- AIM OF THE TASK:
Copy each of the rows below word for word, without changing anything.

- ITEMS:
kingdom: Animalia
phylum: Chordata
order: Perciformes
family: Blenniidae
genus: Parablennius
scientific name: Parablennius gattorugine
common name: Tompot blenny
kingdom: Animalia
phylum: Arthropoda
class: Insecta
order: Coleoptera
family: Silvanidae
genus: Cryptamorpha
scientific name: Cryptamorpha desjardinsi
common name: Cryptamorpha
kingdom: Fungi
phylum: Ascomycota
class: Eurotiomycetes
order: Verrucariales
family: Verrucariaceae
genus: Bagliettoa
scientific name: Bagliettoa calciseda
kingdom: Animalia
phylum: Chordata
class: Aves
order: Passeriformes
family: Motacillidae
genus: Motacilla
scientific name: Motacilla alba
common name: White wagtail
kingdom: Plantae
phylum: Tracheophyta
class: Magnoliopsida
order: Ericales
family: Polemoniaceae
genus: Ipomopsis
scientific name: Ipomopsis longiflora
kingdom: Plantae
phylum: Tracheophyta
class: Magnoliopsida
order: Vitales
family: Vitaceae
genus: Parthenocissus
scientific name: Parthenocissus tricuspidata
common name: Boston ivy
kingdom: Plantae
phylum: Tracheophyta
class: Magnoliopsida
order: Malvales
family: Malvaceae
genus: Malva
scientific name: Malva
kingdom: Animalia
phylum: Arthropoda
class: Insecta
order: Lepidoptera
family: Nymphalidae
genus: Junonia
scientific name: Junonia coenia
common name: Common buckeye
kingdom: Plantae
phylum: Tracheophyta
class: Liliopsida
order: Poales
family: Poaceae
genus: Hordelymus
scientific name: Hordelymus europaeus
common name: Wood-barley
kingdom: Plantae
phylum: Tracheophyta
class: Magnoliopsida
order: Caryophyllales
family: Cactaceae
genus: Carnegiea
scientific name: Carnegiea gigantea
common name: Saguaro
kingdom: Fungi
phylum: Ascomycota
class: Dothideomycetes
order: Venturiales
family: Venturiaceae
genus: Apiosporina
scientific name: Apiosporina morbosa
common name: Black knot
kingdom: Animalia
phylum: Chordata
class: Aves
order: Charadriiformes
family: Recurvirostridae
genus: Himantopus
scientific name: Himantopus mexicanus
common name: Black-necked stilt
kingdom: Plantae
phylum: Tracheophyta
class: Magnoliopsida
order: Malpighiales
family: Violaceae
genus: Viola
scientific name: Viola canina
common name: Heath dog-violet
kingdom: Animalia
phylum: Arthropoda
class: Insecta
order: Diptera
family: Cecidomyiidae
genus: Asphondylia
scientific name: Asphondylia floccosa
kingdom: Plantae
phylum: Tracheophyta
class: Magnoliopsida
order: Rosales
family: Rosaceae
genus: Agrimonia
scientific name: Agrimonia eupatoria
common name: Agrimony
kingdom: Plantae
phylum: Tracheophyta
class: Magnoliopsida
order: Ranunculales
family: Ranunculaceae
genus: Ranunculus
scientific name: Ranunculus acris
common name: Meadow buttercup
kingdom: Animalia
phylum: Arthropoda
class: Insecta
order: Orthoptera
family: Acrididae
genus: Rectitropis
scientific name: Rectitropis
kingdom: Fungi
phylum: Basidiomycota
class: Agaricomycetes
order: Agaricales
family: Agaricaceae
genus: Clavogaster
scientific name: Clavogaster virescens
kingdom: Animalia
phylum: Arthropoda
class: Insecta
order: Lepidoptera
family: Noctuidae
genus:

- TASK SOLUTION:
kingdom: Animalia
phylum: Chordata
order: Perciformes
family: Blenniidae
genus: Parablennius
scientific name: Parablennius gattorugine
common name: Tompot blenny
kingdom: Animalia
phylum: Arthropoda
class: Insecta
order: Coleoptera
family: Silvanidae
genus: Cryptamorpha
scientific name: Cryptamorpha desjardinsi
common name: Cryptamorpha
kingdom: Fungi
phylum: Ascomycota
class: Eurotiomycetes
order: Verrucariales
family: Verrucariaceae
genus: Bagliettoa
scientific name: Bagliettoa calciseda
kingdom: Animalia
phylum: Chordata
class: Aves
order: Passeriformes
family: Motacillidae
genus: Motacilla
scientific name: Motacilla alba
common name: White wagtail
kingdom: Plantae
phylum: Tracheophyta
class: Magnoliopsida
order: Ericales
family: Polemoniaceae
genus: Ipomopsis
scientific name: Ipomopsis longiflora
kingdom: Plantae
phylum: Tracheophyta
class: Magnoliopsida
order: Vitales
family: Vitaceae
genus: Parthenocissus
scientific name: Parthenocissus tricuspidata
common name: Boston ivy
kingdom: Plantae
phylum: Tracheophyta
class: Magnoliopsida
order: Malvales
family: Malvaceae
genus: Malva
scientific name: Malva
kingdom: Animalia
phylum: Arthropoda
class: Insecta
order: Lepidoptera
family: Nymphalidae
genus: Junonia
scientific name: Junonia coenia
common name: Common buckeye
kingdom: Plantae
phylum: Tracheophyta
class: Liliopsida
order: Poales
family: Poaceae
genus: Hordelymus
scientific name: Hordelymus europaeus
common name: Wood-barley
kingdom: Plantae
phylum: Tracheophyta
class: Magnoliopsida
order: Caryophyllales
family: Cactaceae
genus: Carnegiea
scientific name: Carnegiea gigantea
common name: Saguaro
kingdom: Fungi
phylum: Ascomycota
class: Dothideomycetes
order: Venturiales
family: Venturiaceae
genus: Apiosporina
scientific name: Apiosporina morbosa
common name: Black knot
kingdom: Animalia
phylum: Chordata
class: Aves
order: Charadriiformes
family: Recurvirostridae
genus: Himantopus
scientific name: Himantopus mexicanus
common name: Black-necked stilt
kingdom: Plantae
phylum: Tracheophyta
class: Magnoliopsida
order: Malpighiales
family: Violaceae
genus: Viola
scientific name: Viola canina
common name: Heath dog-violet
kingdom: Animalia
phylum: Arthropoda
class: Insecta
order: Diptera
family: Cecidomyiidae
genus: Asphondylia
scientific name: Asphondylia floccosa
kingdom: Plantae
phylum: Tracheophyta
class: Magnoliopsida
order: Rosales
family: Rosaceae
genus: Agrimonia
scientific name: Agrimonia eupatoria
common name: Agrimony
kingdom: Plantae
phylum: Tracheophyta
class: Magnoliopsida
order: Ranunculales
family: Ranunculaceae
genus: Ranunculus
scientific name: Ranunculus acris
common name: Meadow buttercup
kingdom: Animalia
phylum: Arthropoda
class: Insecta
order: Orthoptera
family: Acrididae
genus: Rectitropis
scientific name: Rectitropis
kingdom: Fungi
phylum: Basidiomycota
class: Agaricomycetes
order: Agaricales
family: Agaricaceae
genus: Clavogaster
scientific name: Clavogaster virescens
kingdom: Animalia
phylum: Arthropoda
class: Insecta
order: Lepidoptera
family: Noctuidae
genus:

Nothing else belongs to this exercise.